Reputation: 65
I am working on Titanic Dataset. I have filled the missing values in categorical columns. The categorical columns start from index 0 to index 3. I have used LabelEncoder for the categorical columns.
While using onehotencoder , an error occurs : Input contains NaN, infinity or a value too large for dtype('float64').
There are no NaN values.
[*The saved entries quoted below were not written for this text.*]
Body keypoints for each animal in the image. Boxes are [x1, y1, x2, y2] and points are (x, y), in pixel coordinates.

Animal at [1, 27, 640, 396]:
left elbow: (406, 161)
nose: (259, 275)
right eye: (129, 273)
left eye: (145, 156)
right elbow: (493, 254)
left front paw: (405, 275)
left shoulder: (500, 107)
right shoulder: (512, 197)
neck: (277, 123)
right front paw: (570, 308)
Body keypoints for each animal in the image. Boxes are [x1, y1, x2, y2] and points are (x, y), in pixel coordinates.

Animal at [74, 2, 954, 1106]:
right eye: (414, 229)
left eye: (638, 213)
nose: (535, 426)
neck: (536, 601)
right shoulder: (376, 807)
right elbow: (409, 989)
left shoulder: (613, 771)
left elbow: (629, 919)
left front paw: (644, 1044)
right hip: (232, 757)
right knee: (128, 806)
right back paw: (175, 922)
I am not able to correct this error
I have tried scaling before using OneHotEncoder but still the error appears.
y_train = train.iloc[:,-1].values
x_train = train.iloc[:,:-1].values
test = test.iloc[:,:].values
from sklearn.preprocessing import
LabelEncoder,OneHotEncoder,StandardScaler
for i in range(4):
le = LabelEncoder()
x_train[:,i]=le.fit_transform(x_train[:,i])
test[:,i]=le.transform(test[:,i])
#sc = StandardScaler()
#x_train = sc.fit_transform(x_train)
#test = sc.transform(test)
ohe = OneHotEncoder(categorical_features=[range(4)])
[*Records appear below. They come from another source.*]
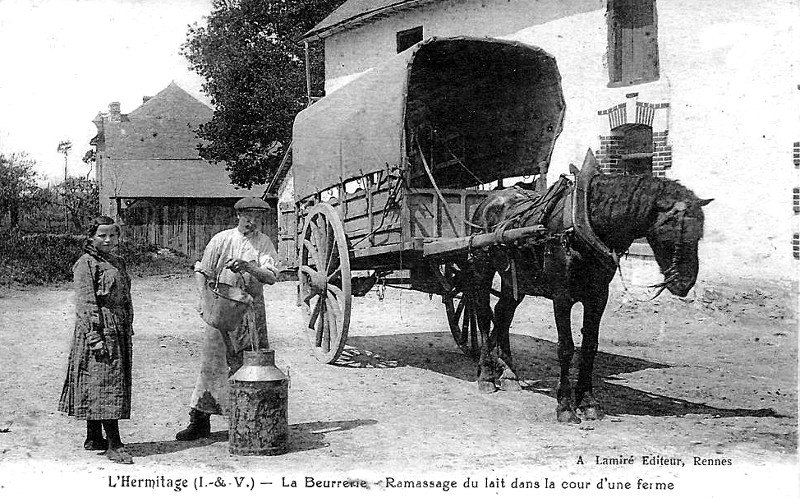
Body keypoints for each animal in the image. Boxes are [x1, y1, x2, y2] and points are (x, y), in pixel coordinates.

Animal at [466, 156, 708, 424]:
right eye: (670, 233)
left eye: (699, 235)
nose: (685, 283)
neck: (581, 226)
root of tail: (489, 200)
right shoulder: (561, 296)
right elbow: (566, 348)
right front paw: (565, 406)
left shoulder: (598, 296)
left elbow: (590, 347)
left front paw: (589, 403)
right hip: (482, 269)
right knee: (483, 315)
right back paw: (486, 376)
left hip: (516, 279)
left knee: (502, 314)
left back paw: (509, 374)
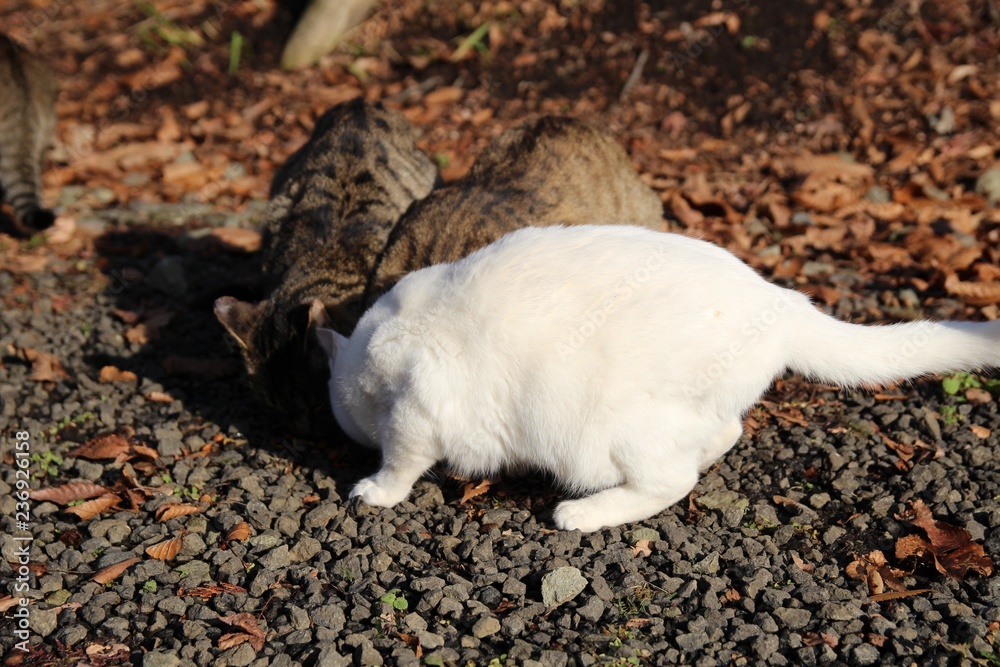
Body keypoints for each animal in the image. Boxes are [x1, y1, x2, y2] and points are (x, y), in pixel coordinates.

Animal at [316, 224, 1000, 532]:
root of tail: (782, 303)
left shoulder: (416, 408)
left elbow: (400, 462)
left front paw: (373, 489)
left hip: (612, 428)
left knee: (672, 481)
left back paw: (581, 513)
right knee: (722, 436)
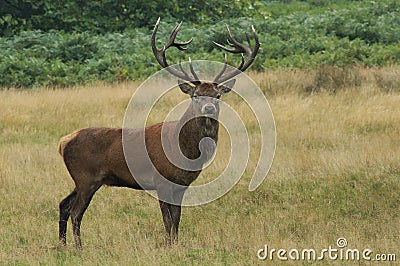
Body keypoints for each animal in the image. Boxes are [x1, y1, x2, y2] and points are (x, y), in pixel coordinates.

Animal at [57, 18, 260, 249]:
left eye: (217, 96)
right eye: (196, 95)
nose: (208, 108)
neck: (185, 151)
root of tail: (63, 142)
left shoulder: (181, 185)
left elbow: (177, 218)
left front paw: (176, 245)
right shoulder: (161, 180)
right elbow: (167, 219)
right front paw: (168, 246)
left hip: (81, 179)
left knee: (63, 205)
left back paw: (62, 245)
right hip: (86, 177)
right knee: (76, 212)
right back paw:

x_train = ohe.fit_transform(x_train).toarray()
test = ohe.transform(test).toarray()
How to solve this error?
Upvotes: 2
Views: 330
Reputation: 516
I was also seeing occasional NaNs popping up in the column when using LabelEncoder. But the code was a little different:
df['c'] = pd.DataFrame(LabelEncoder().fit_transform(df['c']))
In this case, the solution was simply changing this to:
df['c'] = LabelEncoder().fit_transform(df['c'])
Upvotes: 0